Revue Spécialiséé Trimestrielle

L’AUTORITE COUTUMIERE DANS LES SOCIETES TRADITIONNELLES Etude anthropologique L’exemple du ‘’groupe de conciliation’’ dans la région de Djelfa

Issue 38
L’AUTORITE COUTUMIERE  DANS LES SOCIETES TRADITIONNELLES Etude anthropologique L’exemple du ‘’groupe de conciliation’’ dans la région de Djelfa

Fatima Ezzahra Chaouya

 

L’une des caractéristiques notables de la région de Djelfa (centre de l’Algérie) est l’existence de ce groupe appelé djmâat es-solh – ‘’le groupe de conciliation’’ – ou djmâa – ‘’le groupe’’ – qui représente une forme de justice traditionnelle fondée sur une coutume héritée de père en fils. La djmâa a en effet été, à travers ses membres – ou ses wousatae (médiateurs), comme ils furent longtemps appelés – la première instance responsable de la sécurité de la société djelfaouie tout autant que de la conservation de son identité, incarnée dans les formations tribales dont elle est composée. Cette juridiction a en effet constitué l’élément structurant d’une société qui se distinguait de toutes les autres par son caractère éminemment traditionnel, son attachement à ses coutumes et sa soumission à la seule juridiction coutumière. Cette société imposait en effet à ses membres une forme de contrôle qui déterminait leur comportement en conformité avec le système social en vigueur, avec tout le patrimoine, toutes les coutumes, traditions et valeurs transmises de génération en génération qu’il suppose.

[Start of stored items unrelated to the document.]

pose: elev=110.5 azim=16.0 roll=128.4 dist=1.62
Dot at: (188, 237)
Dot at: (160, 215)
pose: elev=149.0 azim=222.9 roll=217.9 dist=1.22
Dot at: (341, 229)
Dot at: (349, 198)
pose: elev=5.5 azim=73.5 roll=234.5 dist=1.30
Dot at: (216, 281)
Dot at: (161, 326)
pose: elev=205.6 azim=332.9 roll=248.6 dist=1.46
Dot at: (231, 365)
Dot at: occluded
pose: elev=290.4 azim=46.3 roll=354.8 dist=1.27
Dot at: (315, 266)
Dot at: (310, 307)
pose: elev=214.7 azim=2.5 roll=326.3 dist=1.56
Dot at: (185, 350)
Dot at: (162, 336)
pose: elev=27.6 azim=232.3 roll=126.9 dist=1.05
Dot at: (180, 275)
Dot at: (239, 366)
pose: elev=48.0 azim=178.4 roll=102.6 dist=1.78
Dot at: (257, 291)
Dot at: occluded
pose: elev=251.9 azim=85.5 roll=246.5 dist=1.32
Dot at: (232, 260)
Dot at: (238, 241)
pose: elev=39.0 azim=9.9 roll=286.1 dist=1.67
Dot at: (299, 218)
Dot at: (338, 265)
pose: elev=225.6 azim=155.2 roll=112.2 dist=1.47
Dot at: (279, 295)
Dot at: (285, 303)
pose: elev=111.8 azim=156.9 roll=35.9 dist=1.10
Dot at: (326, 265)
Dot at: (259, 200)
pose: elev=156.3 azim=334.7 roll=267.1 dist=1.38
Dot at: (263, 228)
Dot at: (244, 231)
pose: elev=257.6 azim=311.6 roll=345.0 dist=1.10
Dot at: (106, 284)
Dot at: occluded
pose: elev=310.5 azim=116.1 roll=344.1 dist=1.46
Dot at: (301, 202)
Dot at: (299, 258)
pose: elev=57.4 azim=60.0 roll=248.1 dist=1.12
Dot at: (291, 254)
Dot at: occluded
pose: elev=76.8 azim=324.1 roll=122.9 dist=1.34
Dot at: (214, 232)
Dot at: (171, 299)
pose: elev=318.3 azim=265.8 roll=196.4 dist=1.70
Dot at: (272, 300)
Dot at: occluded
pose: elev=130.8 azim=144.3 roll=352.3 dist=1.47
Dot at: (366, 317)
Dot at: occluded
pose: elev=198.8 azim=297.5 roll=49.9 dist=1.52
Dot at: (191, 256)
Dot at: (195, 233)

La problématique sur laquelle se fonde l’étude repose sur le décryptage de cette organisation coutumière, telle qu’elle est représentée par la djmâa dont l’auteur s’efforce de saisir la structure, les soubassements et le positionnement, dans le cadre d’une société traditionnelle ayant son système propre, le but étant de comprendre ce qui a amené jusqu’ici les individus à se plier à un tel fonctionnement coutumier et ce qui en a garanti la pérennité malgré les mutations et les progrès sur la voie de la modernité que le pays a connus, au cours de la dernière période. Issue de cette société, l’auteur a pu, à cet égard, observer de près le fonctionnement de cette juridiction. Ce qui l’a amenée à se poser les questions suivantes :

  • Pourquoi la djemâa est-elle considérée comme la marque distinctive de la région de Djelfa ?
  • Jusqu’à quel point et jusqu’à quand ce type de justice pourra-t-il se perpétuer, compte-tenu des évolutions que connaît la société et de l’existence d’une justice institutionnelle ?

Ces interrogations sont d’autant plus importantes et légitimes, au plan scientifique, qu’il s’agit d’une question sensible au regard de la société en tant que tout – question anthropologique, par excellence, dans la mesure où elle va au plus profond de la réalité sociale de la région de Djelfa et met en lumière ses principales spécificités. La djmâa relève en effet d’une mentalité enracinée au sein de la communauté mais demeurée jusque-là une sorte d’abstraction, entourée de mystère. L’auteur tente dans cette étude de déchiffrer les codes de cette société qui est la sienne, d’en percer les secrets et de lever le voile sur cette part obscure de son organisation, eu égard aux évolutions rapides d’une région en train de passer graduellement de la bédouinité à une citadinité aux complexes interrelations. Elle espère que les résultats scientifiques de cette enquête contribueront à mieux comprendre la mentalité et la nature de la société de Djelfa.